要件: 以下のデータをすべて、1行を1つの文字列とするJSON配列に変換してください。空行は含めないでください。

処理対象データ:
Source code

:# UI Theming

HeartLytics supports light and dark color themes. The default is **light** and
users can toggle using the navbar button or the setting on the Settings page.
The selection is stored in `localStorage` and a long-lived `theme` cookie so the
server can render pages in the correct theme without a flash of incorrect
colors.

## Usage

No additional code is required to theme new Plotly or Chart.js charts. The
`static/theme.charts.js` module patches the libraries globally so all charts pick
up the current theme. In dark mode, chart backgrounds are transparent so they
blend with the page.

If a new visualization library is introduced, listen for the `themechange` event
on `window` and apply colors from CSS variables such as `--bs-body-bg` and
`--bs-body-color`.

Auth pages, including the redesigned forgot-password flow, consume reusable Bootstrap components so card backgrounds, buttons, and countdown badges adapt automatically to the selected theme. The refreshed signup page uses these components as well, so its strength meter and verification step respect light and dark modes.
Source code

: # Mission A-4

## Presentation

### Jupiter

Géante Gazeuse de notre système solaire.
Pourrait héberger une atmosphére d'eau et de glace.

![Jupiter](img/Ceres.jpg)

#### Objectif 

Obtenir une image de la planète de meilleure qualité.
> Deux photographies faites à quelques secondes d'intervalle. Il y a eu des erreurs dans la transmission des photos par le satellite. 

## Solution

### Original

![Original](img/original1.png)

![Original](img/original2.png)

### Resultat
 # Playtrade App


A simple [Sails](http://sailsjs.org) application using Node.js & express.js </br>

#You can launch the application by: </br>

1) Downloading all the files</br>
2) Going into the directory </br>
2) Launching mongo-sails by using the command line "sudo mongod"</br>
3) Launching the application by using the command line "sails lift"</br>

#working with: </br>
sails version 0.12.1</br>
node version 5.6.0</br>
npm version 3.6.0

解答例:
[
  "Source code",
  ":# UI Theming",
  "HeartLytics supports light and dark color themes. The default is **light** and",
  "users can toggle using the navbar button or the setting on the Settings page.",
  "The selection is stored in `localStorage` and a long-lived `theme` cookie so the",
  "server can render pages in the correct theme without a flash of incorrect",
  "colors.",
  "## Usage",
  "No additional code is required to theme new Plotly or Chart.js charts. The",
  "`static/theme.charts.js` module patches the libraries globally so all charts pick",
  "up the current theme. In dark mode, chart backgrounds are transparent so they",
  "blend with the page.",
  "If a new visualization library is introduced, listen for the `themechange` event",
  "on `window` and apply colors from CSS variables such as `--bs-body-bg` and",
  "`--bs-body-color`.",
  "Auth pages, including the redesigned forgot-password flow, consume reusable Bootstrap components so card backgrounds, buttons, and countdown badges adapt automatically to the selected theme. The refreshed signup page uses these components as well, so its strength meter and verification step respect light and dark modes.",
  "Source code",
  ": # Mission A-4",
  "## Presentation",
  "### Jupiter",
  "Géante Gazeuse de notre système solaire.",
  "Pourrait héberger une atmosphére d'eau et de glace.",
  "![Jupiter](img/Ceres.jpg)",
  "#### Objectif ",
  "Obtenir une image de la planète de meilleure qualité.",
  "> Deux photographies faites à quelques secondes d'intervalle. Il y a eu des erreurs dans la transmission des photos par le satellite. ",
  "## Solution",
  "### Original",
  "![Original](img/original1.png)",
  "![Original](img/original2.png)",
  "### Resultat",
  " # Playtrade App",
  "A simple [Sails](http://sailsjs.org) application using Node.js & express.js </br>",
  "#You can launch the application by: </br>",
  "1) Downloading all the files</br>",
  "2) Going into the directory </br>",
  "2) Launching mongo-sails by using the command line \"sudo mongod\"</br>",
  "3) Launching the application by using the command line \"sails lift\"</br>",
  "#working with: </br>",
  "sails version 0.12.1</br>",
  "node version 5.6.0</br>",
  "npm version 3.6.0"
]